O Índice Gerente de Compras (PMI) referente ao Brasil caiu de 54,1 em junho para 54 em julho, segundo levantamento da S&P Global. Os dados foram divulgados na manhã desta segunda-feira (1).
já o PMI Industrial da zona do euro recuou de 52,1 para 49,8 pontos, e o PMI Industrial da China, medido pelo Caixin, ficou em 50,4, com recuo de 51,7 pontos.
Ainda tratando da China, o PMI considerado oficial, do Escritório Nacional de Estatísticas (NBS), fechou julho em 49, marcando queda em relação aos 50,2 da leitura do índice em junho.
Vale lembrar que os 50 pontos separam crescimento de retração da atividade.
Brasil/S&P Global
Em relação ao PMI do Brasil, a pesquisa indica que a recuperação do setor industrial continua no mês de julho.
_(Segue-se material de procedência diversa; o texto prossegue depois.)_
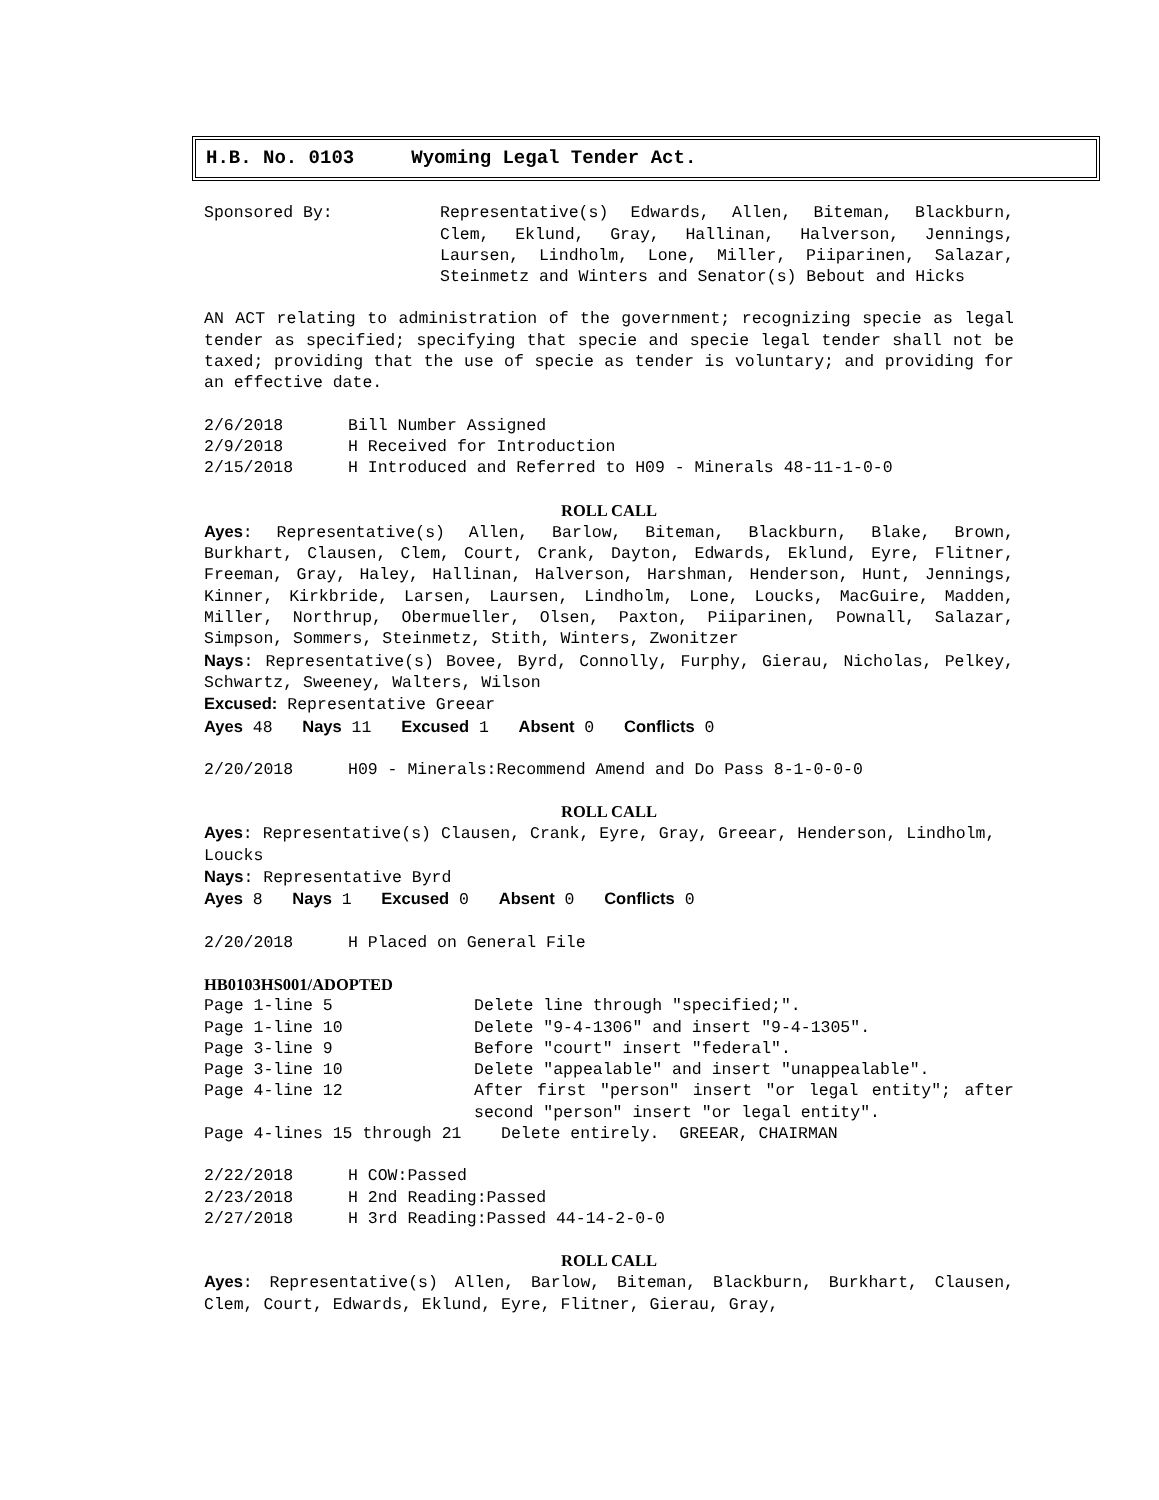H.B. No. 0103 Wyoming Legal Tender Act.
Sponsored By: Representative(s) Edwards, Allen, Biteman, Blackburn, Clem, Eklund, Gray, Hallinan, Halverson, Jennings, Laursen, Lindholm, Lone, Miller, Piiparinen, Salazar, Steinmetz and Winters and Senator(s) Bebout and Hicks
AN ACT relating to administration of the government; recognizing specie as legal tender as specified; specifying that specie and specie legal tender shall not be taxed; providing that the use of specie as tender is voluntary; and providing for an effective date.
2/6/2018 Bill Number Assigned
2/9/2018 H Received for Introduction
2/15/2018 H Introduced and Referred to H09 - Minerals 48-11-1-0-0
ROLL CALL
Ayes: Representative(s) Allen, Barlow, Biteman, Blackburn, Blake, Brown, Burkhart, Clausen, Clem, Court, Crank, Dayton, Edwards, Eklund, Eyre, Flitner, Freeman, Gray, Haley, Hallinan, Halverson, Harshman, Henderson, Hunt, Jennings, Kinner, Kirkbride, Larsen, Laursen, Lindholm, Lone, Loucks, MacGuire, Madden, Miller, Northrup, Obermueller, Olsen, Paxton, Piiparinen, Pownall, Salazar, Simpson, Sommers, Steinmetz, Stith, Winters, Zwonitzer
Nays: Representative(s) Bovee, Byrd, Connolly, Furphy, Gierau, Nicholas, Pelkey, Schwartz, Sweeney, Walters, Wilson
Excused: Representative Greear
Ayes 48 Nays 11 Excused 1 Absent 0 Conflicts 0
2/20/2018 H09 - Minerals:Recommend Amend and Do Pass 8-1-0-0-0
ROLL CALL
Ayes: Representative(s) Clausen, Crank, Eyre, Gray, Greear, Henderson, Lindholm, Loucks
Nays: Representative Byrd
Ayes 8 Nays 1 Excused 0 Absent 0 Conflicts 0
2/20/2018 H Placed on General File
HB0103HS001/ADOPTED
Page 1-line 5 Delete line through "specified;".
Page 1-line 10 Delete "9-4-1306" and insert "9-4-1305".
Page 3-line 9 Before "court" insert "federal".
Page 3-line 10 Delete "appealable" and insert "unappealable".
Page 4-line 12 After first "person" insert "or legal entity"; after second "person" insert "or legal entity".
Page 4-lines 15 through 21 Delete entirely. GREEAR, CHAIRMAN
2/22/2018 H COW:Passed
2/23/2018 H 2nd Reading:Passed
2/27/2018 H 3rd Reading:Passed 44-14-2-0-0
ROLL CALL
Ayes: Representative(s) Allen, Barlow, Biteman, Blackburn, Burkhart, Clausen, Clem, Court, Edwards, Eklund, Eyre, Flitner, Gierau, Gray,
Conforme relatório ao mercado, a S&P informa que os dados do PMI® para o mês de julho indicaram uma combinação de crescimento econômico mais brando e pressões inflacionárias mais fracas em todo o setor industrial do Brasil.
Também disse que os pedidos às fábricas e a produção aumentaram às taxas mais baixas em três meses, enquanto as tendências de gastos se mostraram mistas, e a compra de insumos se expandiu a um ritmo mais brando e apenas superficial, enquanto a taxa de criação de empregos atingiu seu nível mais alto em mais de um ano.
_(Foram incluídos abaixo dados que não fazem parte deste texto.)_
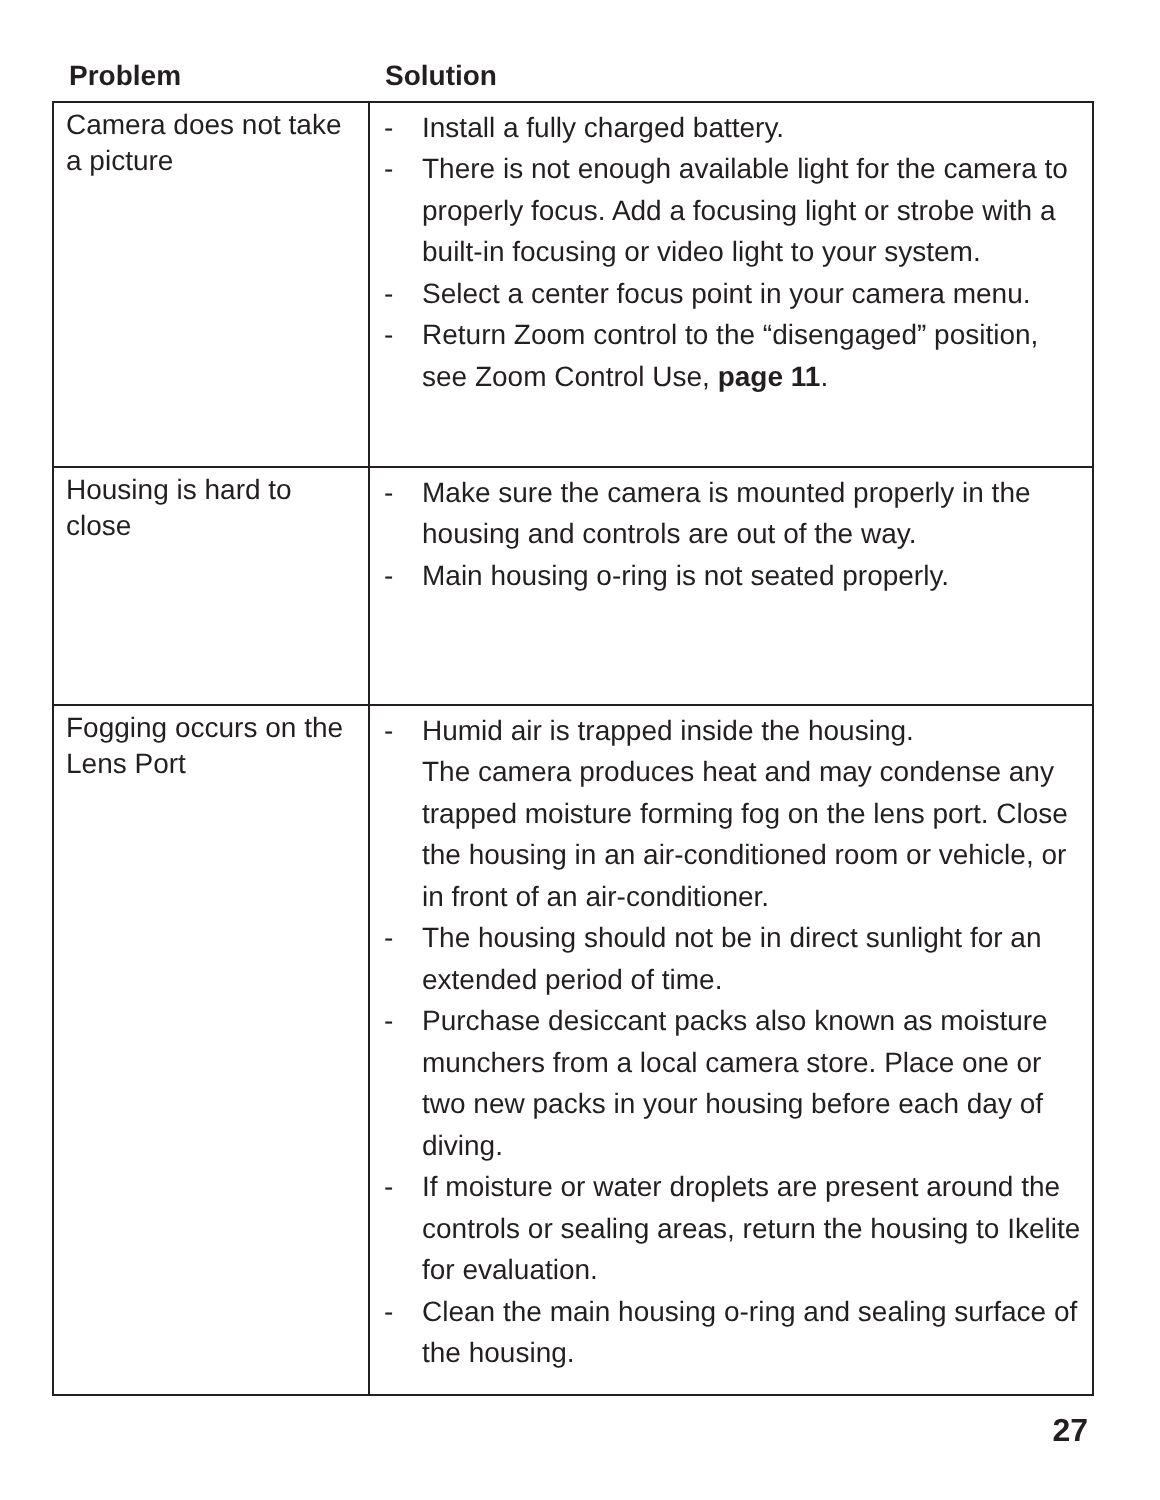| Problem | Solution |
| --- | --- |
| Camera does not take a picture | - Install a fully charged battery. - There is not enough available light for the camera to properly focus. Add a focusing light or strobe with a built-in focusing or video light to your system. - Select a center focus point in your camera menu. - Return Zoom control to the “disengaged” position, see Zoom Control Use, page 11 . |
| Housing is hard to close | - Make sure the camera is mounted properly in the housing and controls are out of the way. - Main housing o-ring is not seated properly. |
| Fogging occurs on the Lens Port | - Humid air is trapped inside the housing. The camera produces heat and may condense any trapped moisture forming fog on the lens port. Close the housing in an air-conditioned room or vehicle, or in front of an air-conditioner. - The housing should not be in direct sunlight for an extended period of time. - Purchase desiccant packs also known as moisture munchers from a local camera store. Place one or two new packs in your housing before each day of diving. - If moisture or water droplets are present around the controls or sealing areas, return the housing to Ikelite for evaluation. - Clean the main housing o-ring and sealing surface of the housing. |
27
E acrescentou que a recuperação do índice de emprego foi fundamentada por um aumento da confiança nos negócios.
No que se refere aos preços, os preços de insumos aumentaram ao ritmo mais lento registrado desde maio de 2020, com uma atenuação da inflação dos preços para o patamar mais baixo em cinco meses.
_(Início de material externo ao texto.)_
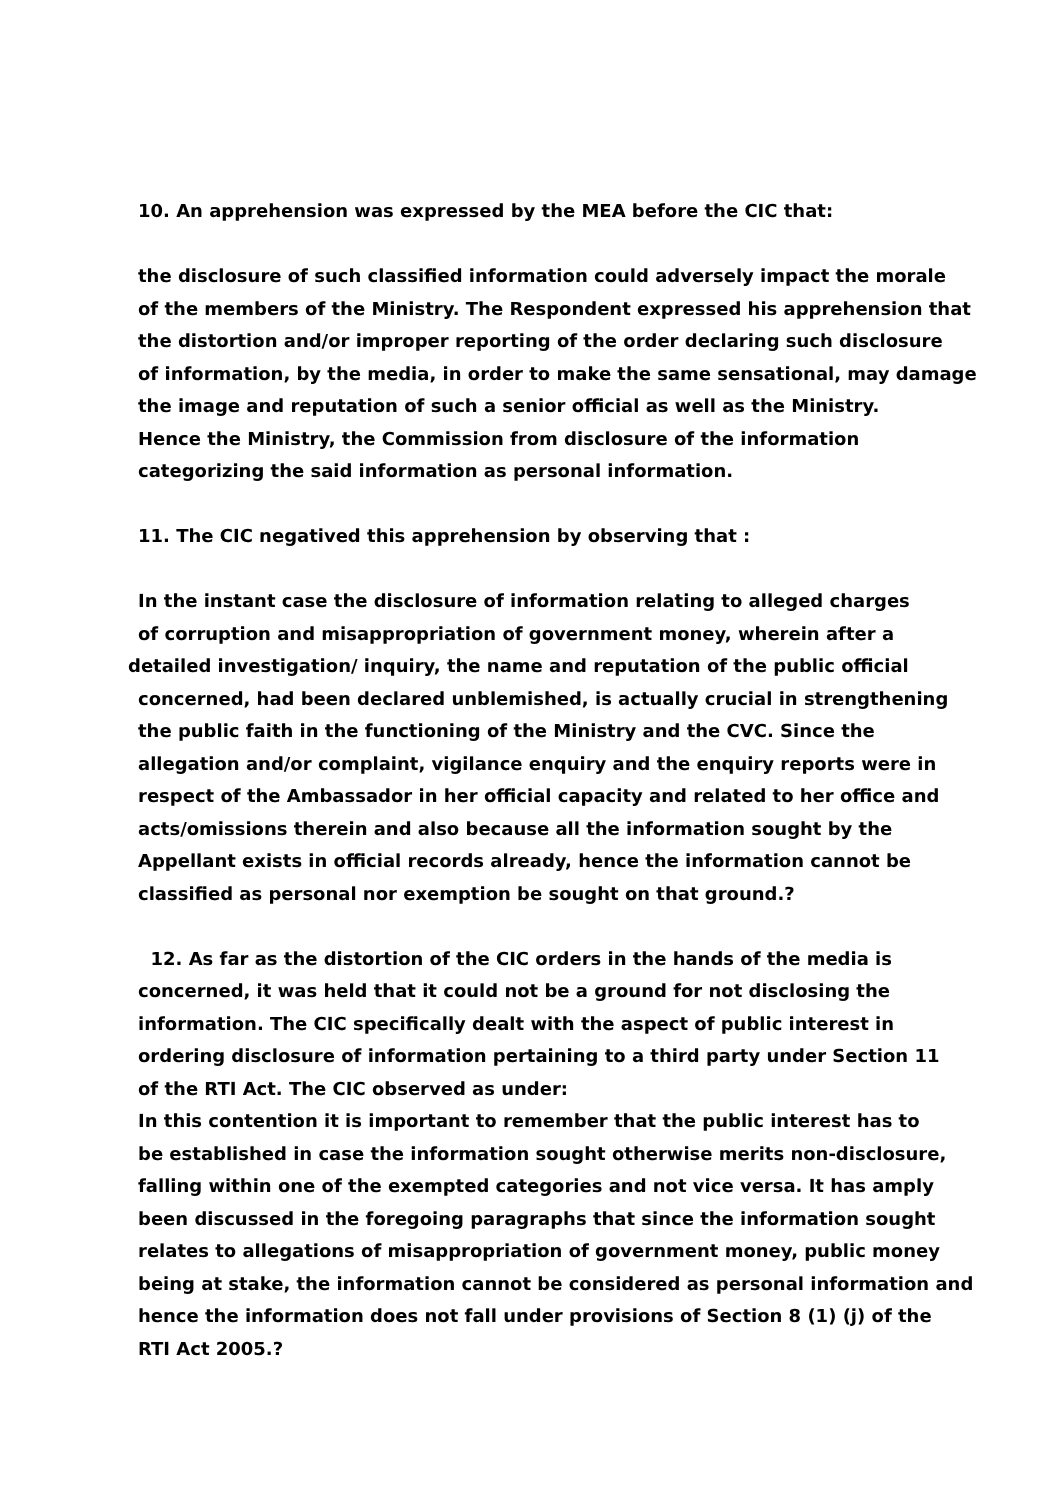10. An apprehension was expressed by the MEA before the CIC that:
the disclosure of such classified information could adversely impact the morale
of the members of the Ministry. The Respondent expressed his apprehension that
the distortion and/or improper reporting of the order declaring such disclosure
of information, by the media, in order to make the same sensational, may damage
the image and reputation of such a senior official as well as the Ministry.
Hence the Ministry, the Commission from disclosure of the information
categorizing the said information as personal information.
11. The CIC negatived this apprehension by observing that :
In the instant case the disclosure of information relating to alleged charges
of corruption and misappropriation of government money, wherein after a
detailed investigation/ inquiry, the name and reputation of the public official
concerned, had been declared unblemished, is actually crucial in strengthening
the public faith in the functioning of the Ministry and the CVC. Since the
allegation and/or complaint, vigilance enquiry and the enquiry reports were in
respect of the Ambassador in her official capacity and related to her office and
acts/omissions therein and also because all the information sought by the
Appellant exists in official records already, hence the information cannot be
classified as personal nor exemption be sought on that ground.?
12. As far as the distortion of the CIC orders in the hands of the media is
concerned, it was held that it could not be a ground for not disclosing the
information. The CIC specifically dealt with the aspect of public interest in
ordering disclosure of information pertaining to a third party under Section 11
of the RTI Act. The CIC observed as under:
In this contention it is important to remember that the public interest has to
be established in case the information sought otherwise merits non-disclosure,
falling within one of the exempted categories and not vice versa. It has amply
been discussed in the foregoing paragraphs that since the information sought
relates to allegations of misappropriation of government money, public money
being at stake, the information cannot be considered as personal information and
hence the information does not fall under provisions of Section 8 (1) (j) of the
RTI Act 2005.?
Desempenho sólido do setor, diz diretora
Diretora Associada de Economia da S&P Global Market Intelligence, Pollyanna De Lima disse que os resultados do PMI de julho indicaram um desempenho sólido do setor industrial em todo o Brasil.
“O crescimento da produção perdeu algum impulso, porém se manteve historicamente elevado e o ritmo de criação de empregos acelerou pelo quarto mês consecutivo, à medida que a confiança nos negócios aumentou”, disse.
E acrescentou: “as empresas viram o crescimento da carteira de pedidos diminuir pelo segundo mês consecutivo em julho, contido em parte pelo enfraquecimento nos mercados internacionais. As vendas externas diminuíram pelo quinto mês consecutivo e ao ritmo mais acentuado desde o início do ano.”
Para ela, foi particularmente gratificante ver a inflação dos preços de insumos recuar para o patamar mais baixo em 26 meses, um sinal de que a inflação provavelmente já atingiu o seu pico.
“A inflação dos preços seguiu uma trajetória semelhante, diminuindo em julho para o seu patamar mais baixo desde fevereiro, e a área mais promissora do setor industrial, a dos bens de consumo, foi onde as pressões inflacionárias foram mais fortes. O segmento dos bens de produção foi o único a apresentar uma queda flagrante de novos negócios, registrando também o ritmo mais lento de aumento dos custos de produção”, concluiu.